Issue: The S3 exporter produces transient jsonl.gz files that are created and immediately deleted, generating noise in downstream S3 notification pipelines. Cause: The exporter uses a streaming architecture that uploads files to S3 before the row count is known — if the final batch of an export cycle contains zero rows, the already-uploaded empty file is deleted. Resolution: This is expected behavior; filter out transient files in your downstream pipeline using one of the approaches below.

When this occurs

Two code paths produce transient files:
  1. End of export cycle — The exporter iterates in batches. The final batch, when the exporter has caught up to current data, returns zero rows. The empty file is deleted after upload.
  2. Test automation button — Creates and immediately deletes a test file to verify S3 access permissions.
No data is lost. Only empty (0-row) files and test files are deleted. Files containing actual exported data are never deleted by the exporter.

Resolution steps

Filter by object size

Empty gzipped JSONL files are approximately 20 bytes. Skip processing for files below a safe threshold.
def should_process(s3_event):
    size = s3_event["object"]["size"]
    return size > 100  # bytes

Check file existence before processing

The delete follows the create almost immediately.
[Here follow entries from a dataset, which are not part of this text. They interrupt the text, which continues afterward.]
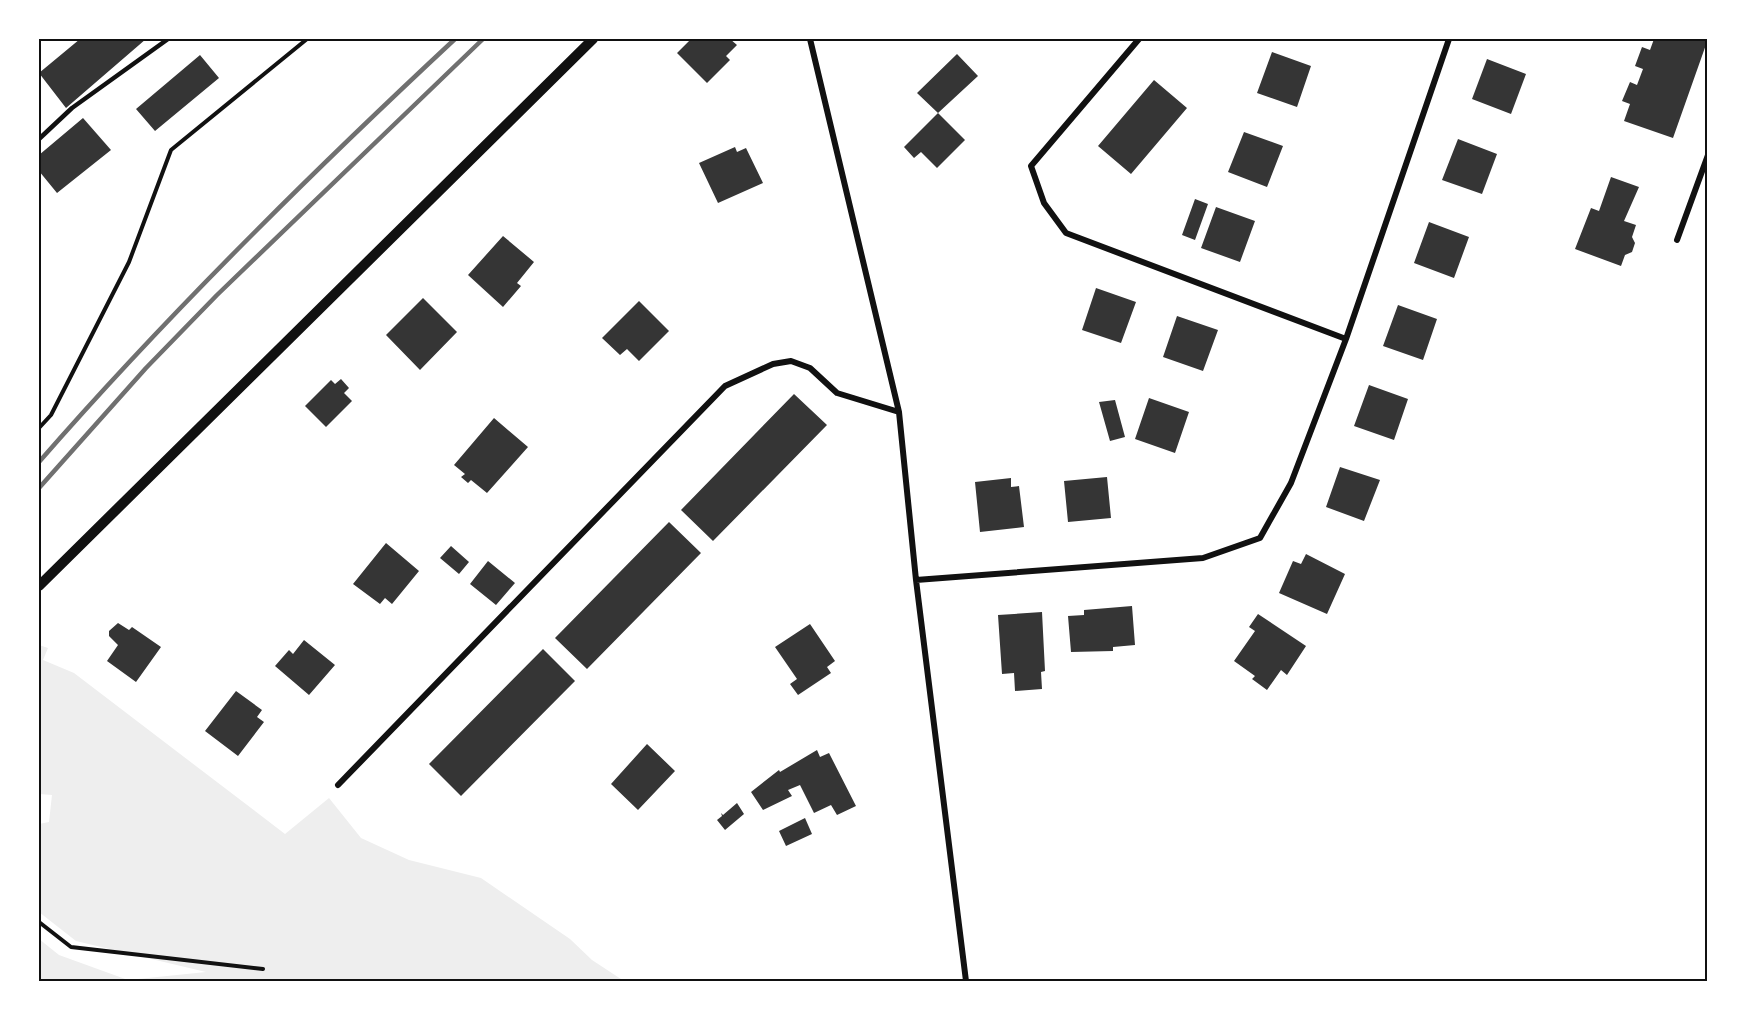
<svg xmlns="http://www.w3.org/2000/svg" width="1747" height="1020" font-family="'Public Sans',sans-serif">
<rect width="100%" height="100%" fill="#fff"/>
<path fill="#eee" d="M 39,645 L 48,648 L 43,660 L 74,673 L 285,834 L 329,798 L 361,838 L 409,860 L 481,878 L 570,939 L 592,960 L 624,981 L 39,981 L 39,939 L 59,955 L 128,980 L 206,972 L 76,941 L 39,912 L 39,824 L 49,822 L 52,795 L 39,794 Z"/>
<path fill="#353535" d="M 80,39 L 146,39 L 66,108 L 39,73 Z
M 691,39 L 730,39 L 737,45 L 726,56 L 730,60 L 707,83 L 677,53 Z
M 1654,39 L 1708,39 L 1673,138 L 1624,121 L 1630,104 L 1622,101 L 1630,82 L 1637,85 L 1643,69 L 1635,66 L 1642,47 L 1650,50 Z
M 1272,52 L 1311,66 L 1297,107 L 1257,93 Z
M 957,54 L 978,76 L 938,113 L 917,93 Z
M 200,55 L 219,78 L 155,131 L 136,109 Z
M 1487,59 L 1526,74 L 1511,114 L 1472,99 Z
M 1154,80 L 1187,108 L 1131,174 L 1098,146 Z
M 938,113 L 965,140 L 937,168 L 921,152 L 914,158 L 904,147 Z
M 83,118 L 111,150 L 57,193 L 39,171 L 39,155 Z
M 1244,132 L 1283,146 L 1267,187 L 1228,172 Z
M 1458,139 L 1497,154 L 1482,194 L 1442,180 Z
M 735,147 L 737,152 L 746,148 L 763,183 L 718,203 L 699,163 Z
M 1611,177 L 1639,187 L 1624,221 L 1636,225 L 1632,237 L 1635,243 L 1632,252 L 1625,255 L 1621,266 L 1575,249 L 1591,208 L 1599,211 Z
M 1195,199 L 1208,204 L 1195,240 L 1182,235 Z
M 1216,207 L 1255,221 L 1240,262 L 1201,248 Z
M 1429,222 L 1469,237 L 1454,278 L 1414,263 Z
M 503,236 L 534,262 L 517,283 L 521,286 L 503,307 L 468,275 Z
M 1096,288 L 1136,302 L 1121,343 L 1082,330 Z
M 423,298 L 457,332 L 420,370 L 386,335 Z
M 639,301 L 669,331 L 639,361 L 627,349 L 620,355 L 602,338 Z
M 1398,305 L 1437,319 L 1423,360 L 1383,346 Z
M 1177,316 L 1218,330 L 1203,371 L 1163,357 Z
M 341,379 L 349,388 L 344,393 L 352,401 L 326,427 L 305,406 L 331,380 L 335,384 Z
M 1369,385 L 1408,399 L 1394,440 L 1354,426 Z
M 794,394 L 827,425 L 713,541 L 681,510 Z
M 1149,398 L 1189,412 L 1175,453 L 1135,439 Z
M 1115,400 L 1125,437 L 1110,441 L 1099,402 Z
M 494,418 L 528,447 L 487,493 L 471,480 L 468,483 L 461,477 L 465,474 L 454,465 Z
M 1340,467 L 1380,480 L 1364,521 L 1326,507 Z
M 1107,477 L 1111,518 L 1068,522 L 1064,481 Z
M 1011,478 L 1011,487 L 1019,486 L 1024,527 L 980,532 L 975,482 Z
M 669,522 L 701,553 L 587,669 L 555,638 Z
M 386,543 L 419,571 L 392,604 L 385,598 L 380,604 L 353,584 Z
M 451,546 L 469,562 L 459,574 L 440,558 Z
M 1306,554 L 1345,574 L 1327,614 L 1279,593 L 1293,561 L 1301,564 Z
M 488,561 L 515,583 L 496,605 L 470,584 Z
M 1132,606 L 1135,645 L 1113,647 L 1113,651 L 1071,652 L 1068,616 L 1084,615 L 1084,610 Z
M 1042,612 L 1045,671 L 1041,672 L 1042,689 L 1015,691 L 1014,673 L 1002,674 L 998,615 Z
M 1258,614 L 1306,646 L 1287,675 L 1281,670 L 1267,690 L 1252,679 L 1255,676 L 1234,661 L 1255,631 L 1249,627 Z
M 118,623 L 129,630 L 132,627 L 161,647 L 136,682 L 107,661 L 118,645 L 109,636 L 109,631 Z
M 810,624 L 835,661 L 827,667 L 831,673 L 798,695 L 790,684 L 797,679 L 775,647 Z
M 304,640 L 335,665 L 309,695 L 275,666 L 289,650 L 293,654 Z
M 543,649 L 575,681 L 461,796 L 429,764 Z
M 236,691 L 262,710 L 257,717 L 264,722 L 238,756 L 205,731 Z
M 647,744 L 675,771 L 638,810 L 611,784 Z
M 817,750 L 820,757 L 829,753 L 856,806 L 837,815 L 831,805 L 814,813 L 800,785 L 788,790 L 792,796 L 763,810 L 751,792 L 779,770 L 780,772 Z
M 737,803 L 744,814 L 725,830 L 717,820 L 722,816 L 721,813 L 723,815 Z
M 805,818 L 812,834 L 786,846 L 779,831 Z"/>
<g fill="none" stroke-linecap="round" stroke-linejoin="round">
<path stroke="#111" stroke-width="4" d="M 39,428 L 51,415 L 129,262 L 171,150 L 307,39
M 39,922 L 71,947 L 263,969"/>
<path stroke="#111" stroke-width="4.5" d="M 39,139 L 72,108 L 168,39"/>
<path stroke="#111" stroke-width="6" d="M 810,39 L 899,412 L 916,580 L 966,981
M 1139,39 L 1031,166 L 1044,203 L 1066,233 L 1346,339
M 1677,240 L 1708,155
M 916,580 L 1203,558 L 1260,538 L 1291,483 L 1346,339 L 1449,39
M 338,785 L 725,386 L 773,364 L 791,361 L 810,368 L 837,393 L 899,412"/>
<path stroke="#111" stroke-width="10" d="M 39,586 L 593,39"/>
<path stroke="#707070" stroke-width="4.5" d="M 39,462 C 169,313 310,174 455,39
M 39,488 L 146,368 L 217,295 L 483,39"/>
</g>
<rect width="1747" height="1020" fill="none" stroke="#ffffff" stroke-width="81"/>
<rect x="40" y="40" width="1666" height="940" fill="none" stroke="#111" stroke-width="2"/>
</svg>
A HEAD request confirms the file still exists before triggering downstream logic.
import boto3
from botocore.exceptions import ClientError

def file_exists(bucket, key):
    s3 = boto3.client("s3")
    try:
        s3.head_object(Bucket=bucket, Key=key)
        return True
    except ClientError:
        return False

Filter S3 event types

If your notification listener handles both ObjectCreated and ObjectRemoved events, restrict it to ObjectCreated only, then add the existence check above. In your S3 event notification configuration, set the event filter to:
s3:ObjectCreated:*
Remove any s3:ObjectRemoved:* triggers.

Use the export status API instead of S3 notifications

Poll the automation run history to confirm a successful export with actual rows before processing files. This avoids reacting to transient S3 events entirely. See the automations documentation for run result details.